TEXT SEGMENT =>
——

Ella shook her head and chuckled as she rolled her pastry into a perfect circle. "And that's why it's so important to kick back and enjoy."
Posted by Your Protagonist at 08:32 PM | Comments (0)
November 20, 2007
Getting underway.
After scrubbing the house well, I slept a good part of the day away so we could pile into the car and drive to Arizona for Thanksgiving.
I'm thrumming from the fuerte cup of coffee I brewed, and the grilled cheese sandwich I ate with it is sitting nicely. I like a light nosh before traveling.
Assuming we have decent wireless coverage, I may compose tomorrow's blog entry with my thumbs, by the side of the road.
Posted by Your Protagonist at 11:19 PM | Comments (0)
November 19, 2007
Sheepish in wolf's clothing.
I met my first pit bull many years ago. I was amazed that such a powerfully built dog could be so playful and affectionate. This was long before popular culture convinced us that the entire breed represents a canine sleeper cell, each animal waiting for an opportune moment to maim or kill.
Many people now regard pits with suspicion, if not downright alarm. Hard to believe they were once America's most popular dog.
I know I'm anthropomorphizing, but the pit bulls I see these days look slightly downtrodden and defensive. The head hangs low, and the eyes are full of sorrow and shame, as if the animal had internalized a lifetime of wary glances that, in turn, had metastasized into self-loathing.
Posted by Your Protagonist at 10:43 PM | Comments (0)
November 18, 2007
Thanksgiving Dinner 2007
I love to cook, particularly for family and friends. This Thanksgiving, we're visiting my parents, where I'll share the kitchen duties with Ella, who is an amazing cook.

——

EXERCISES TO COMPLETE =>
(a) In the blog posts, where is the family driving for Thanksgiving?
(b) Pick up the blog posts right after the last sentence and write what comes next.

MATERIAL PROVIDED =>
——

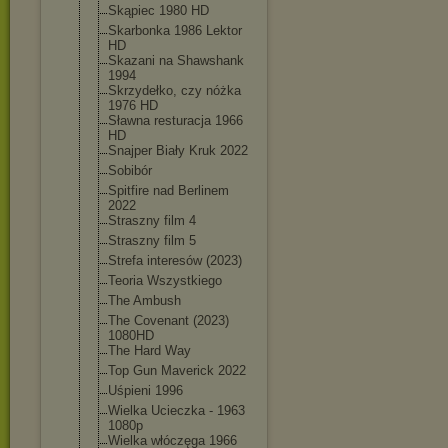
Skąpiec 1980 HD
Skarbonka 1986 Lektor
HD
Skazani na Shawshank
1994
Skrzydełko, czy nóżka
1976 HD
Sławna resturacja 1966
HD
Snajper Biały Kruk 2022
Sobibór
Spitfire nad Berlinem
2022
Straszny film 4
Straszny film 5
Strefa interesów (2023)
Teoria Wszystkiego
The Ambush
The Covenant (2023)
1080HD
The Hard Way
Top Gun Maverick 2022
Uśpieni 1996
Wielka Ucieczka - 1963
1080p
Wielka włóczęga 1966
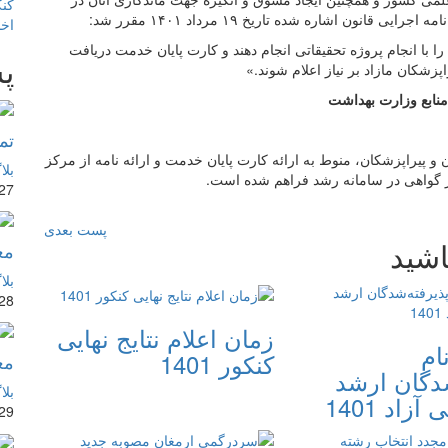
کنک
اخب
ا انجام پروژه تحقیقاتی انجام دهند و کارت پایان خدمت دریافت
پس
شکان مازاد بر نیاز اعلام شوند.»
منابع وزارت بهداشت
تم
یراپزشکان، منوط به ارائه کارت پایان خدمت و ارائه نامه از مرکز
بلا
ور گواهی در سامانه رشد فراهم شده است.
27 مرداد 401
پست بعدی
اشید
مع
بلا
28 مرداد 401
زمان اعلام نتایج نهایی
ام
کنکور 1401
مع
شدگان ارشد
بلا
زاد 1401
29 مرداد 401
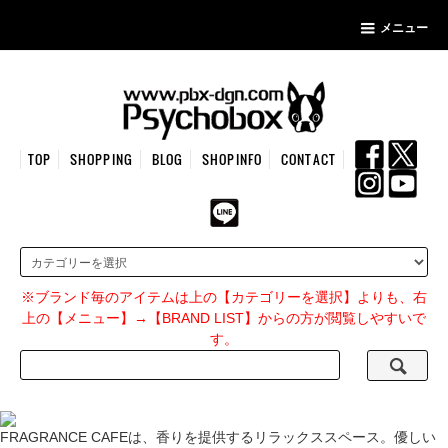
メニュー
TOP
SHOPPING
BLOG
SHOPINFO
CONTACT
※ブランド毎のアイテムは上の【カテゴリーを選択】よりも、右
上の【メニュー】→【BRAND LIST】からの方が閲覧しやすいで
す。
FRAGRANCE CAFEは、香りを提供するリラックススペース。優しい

——

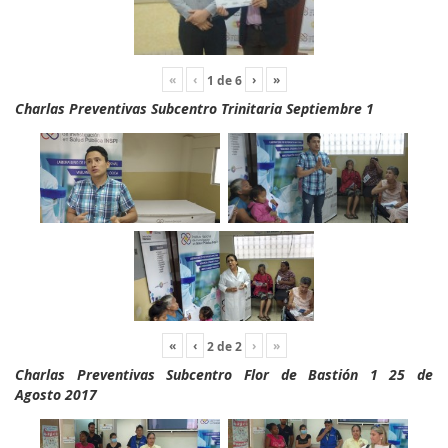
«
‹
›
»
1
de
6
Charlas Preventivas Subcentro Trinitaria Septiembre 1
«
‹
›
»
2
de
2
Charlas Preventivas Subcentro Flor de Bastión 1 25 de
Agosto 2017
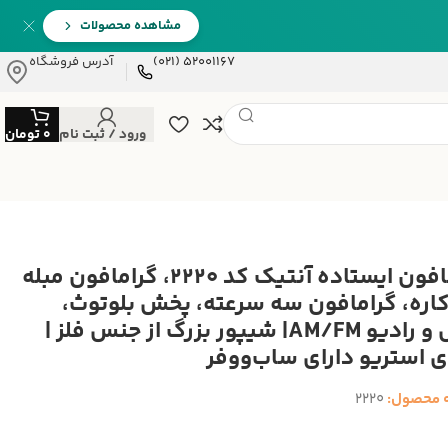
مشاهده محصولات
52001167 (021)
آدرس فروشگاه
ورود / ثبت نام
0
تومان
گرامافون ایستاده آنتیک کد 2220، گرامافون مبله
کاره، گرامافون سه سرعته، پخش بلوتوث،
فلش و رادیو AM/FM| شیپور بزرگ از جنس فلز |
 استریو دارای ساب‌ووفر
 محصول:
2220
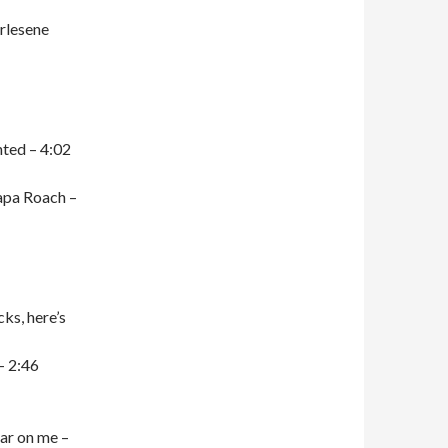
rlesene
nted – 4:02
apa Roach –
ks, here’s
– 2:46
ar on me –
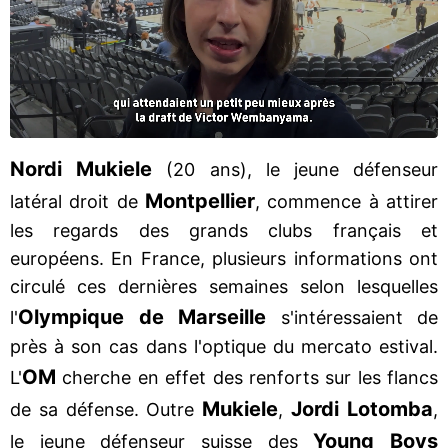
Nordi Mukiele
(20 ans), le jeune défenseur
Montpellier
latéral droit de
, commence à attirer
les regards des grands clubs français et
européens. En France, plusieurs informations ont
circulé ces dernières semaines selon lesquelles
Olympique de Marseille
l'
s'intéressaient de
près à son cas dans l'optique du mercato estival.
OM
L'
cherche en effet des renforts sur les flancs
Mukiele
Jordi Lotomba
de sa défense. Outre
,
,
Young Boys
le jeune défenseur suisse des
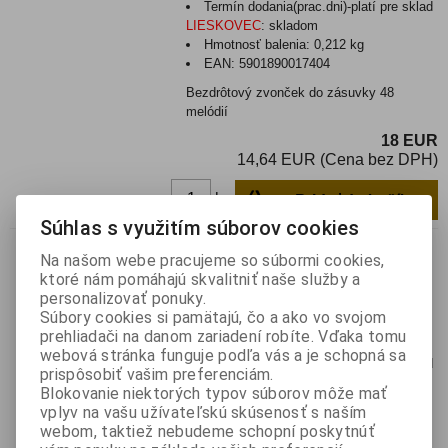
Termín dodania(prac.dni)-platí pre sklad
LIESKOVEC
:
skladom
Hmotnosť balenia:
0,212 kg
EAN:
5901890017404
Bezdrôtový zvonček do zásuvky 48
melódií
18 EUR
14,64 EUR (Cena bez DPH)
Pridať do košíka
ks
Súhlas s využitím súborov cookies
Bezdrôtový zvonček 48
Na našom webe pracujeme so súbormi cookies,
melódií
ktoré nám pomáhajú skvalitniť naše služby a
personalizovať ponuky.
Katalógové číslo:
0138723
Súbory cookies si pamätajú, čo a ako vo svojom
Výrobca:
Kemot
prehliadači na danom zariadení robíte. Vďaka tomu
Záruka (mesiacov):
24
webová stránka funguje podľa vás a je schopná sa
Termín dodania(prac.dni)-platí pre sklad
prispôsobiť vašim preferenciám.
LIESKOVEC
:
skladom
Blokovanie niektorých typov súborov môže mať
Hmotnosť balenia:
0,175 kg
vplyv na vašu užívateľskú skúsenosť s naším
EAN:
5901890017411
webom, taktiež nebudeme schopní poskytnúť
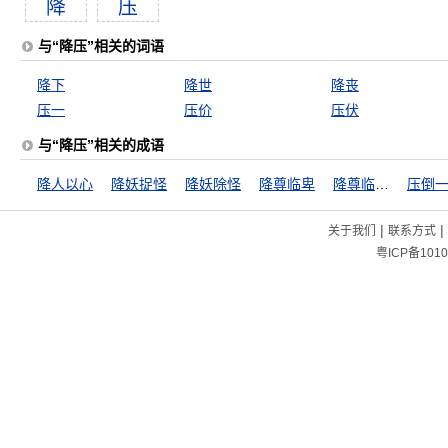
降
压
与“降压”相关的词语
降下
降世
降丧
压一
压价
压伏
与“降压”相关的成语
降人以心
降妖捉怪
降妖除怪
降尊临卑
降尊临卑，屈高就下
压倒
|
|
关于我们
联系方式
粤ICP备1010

——

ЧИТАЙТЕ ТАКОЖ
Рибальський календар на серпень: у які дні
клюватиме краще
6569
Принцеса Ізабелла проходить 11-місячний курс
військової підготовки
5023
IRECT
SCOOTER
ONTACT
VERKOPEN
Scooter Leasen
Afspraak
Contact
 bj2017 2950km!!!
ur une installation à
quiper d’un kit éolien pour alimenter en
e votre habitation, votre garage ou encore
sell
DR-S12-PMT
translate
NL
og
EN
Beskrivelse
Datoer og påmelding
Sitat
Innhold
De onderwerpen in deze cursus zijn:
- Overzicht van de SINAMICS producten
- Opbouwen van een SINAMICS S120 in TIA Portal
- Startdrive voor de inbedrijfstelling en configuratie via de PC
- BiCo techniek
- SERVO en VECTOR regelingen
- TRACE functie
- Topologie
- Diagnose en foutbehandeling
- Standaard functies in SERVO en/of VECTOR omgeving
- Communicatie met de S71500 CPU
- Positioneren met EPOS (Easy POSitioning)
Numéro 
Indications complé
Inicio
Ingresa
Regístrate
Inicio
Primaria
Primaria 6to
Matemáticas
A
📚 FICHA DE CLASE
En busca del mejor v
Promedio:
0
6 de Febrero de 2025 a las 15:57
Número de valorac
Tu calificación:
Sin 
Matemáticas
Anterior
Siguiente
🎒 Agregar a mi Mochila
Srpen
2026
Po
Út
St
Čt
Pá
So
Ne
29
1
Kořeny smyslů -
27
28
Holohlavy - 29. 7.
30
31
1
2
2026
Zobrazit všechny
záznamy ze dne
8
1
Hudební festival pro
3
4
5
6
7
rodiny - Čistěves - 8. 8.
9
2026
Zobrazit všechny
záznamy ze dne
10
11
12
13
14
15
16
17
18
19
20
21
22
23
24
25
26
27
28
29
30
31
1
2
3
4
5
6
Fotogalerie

——

EXERCISE RESULTS =>
(a) Arizona.

(b)
She cooks up a storm for holidays, but I like to take the load off her shoulders when I can. She'd never agree, but I wish I could talk her into just sitting down with a glass of Zinfandel while I handled everything.
This year, she's agreed to split it 50/50, but we'll see how that shakes out. Here's the menu on which we're collaborating. I've called dibs on the macaroni and cheese, the turkey, and the stuffing, she's already got the greens in the freezer:
- roasted turkey
- cranberry relish
- garlic mashed potatoes
- stuffing (inside the turkey)
- dressing (baked in a casserole dish)
- gravy (traditional and gluten-free)
- green bean casserole
- macaroni & cheese (traditional and gluten-free)
- collard greens
- grilled salmon
- cornbread (traditional and gluten-free)
- roasted sweet potatoes
- whole wheat raisin walnut bread
- winter root cobbler
I'm making everything from scratch, including the dressing, stuffing and cranberry relish. My dad will be disappointed if we don't have the gelatinous stuff that retains the shape of the can, so I made sure that was on the shopping list.
I'll bake an extra loaf of whole wheat raisin walnut bread for the stuffing. I made the winter root cobbler last year -- parsnips, onion, carrots and fennel under a buttery crust. Tomorrow, I'll scout around for a bag in which to brine our 14-pound turkey. I could use a trash bag, but they're treated with chemicals to retard food spoilage and deter scavenging animals, or so the Intertubes would have me believe.
I'll have to make sure we have some nice wines to go with the meal. After spending hours to create a wine list for our wedding dinner, pairings for this meal will be a piece of cake. Speaking of which, my dad's made it clear that I shouldn't even bother to make the trip if I don't show up with a coconut-pineapple layer cake from It's All Good Bakery.
Thanksgiving is my favorite holiday. I don't make a lot of forward-looking personal statements in this space, but next year, I would very much like to prepare a meal for family and friends in our home. We have a lot of renovations and work to do before that can happen, but it's something to work toward.
Posted by Your Protagonist at 11:03 PM | Comments (0)
November 17, 2007
Crepuscular, discriminating, lactose-intolerant.
My cat and I have a lot in common; like many housecats and African-Americans, Polly and I are both lactose-intolerant.
Still, we enjoy dairy quite a bit. In six years, Polly's learned to ask for it by name. I know it sounds crazy, but my cat makes a very specific vocalization when she's after some half-and-half.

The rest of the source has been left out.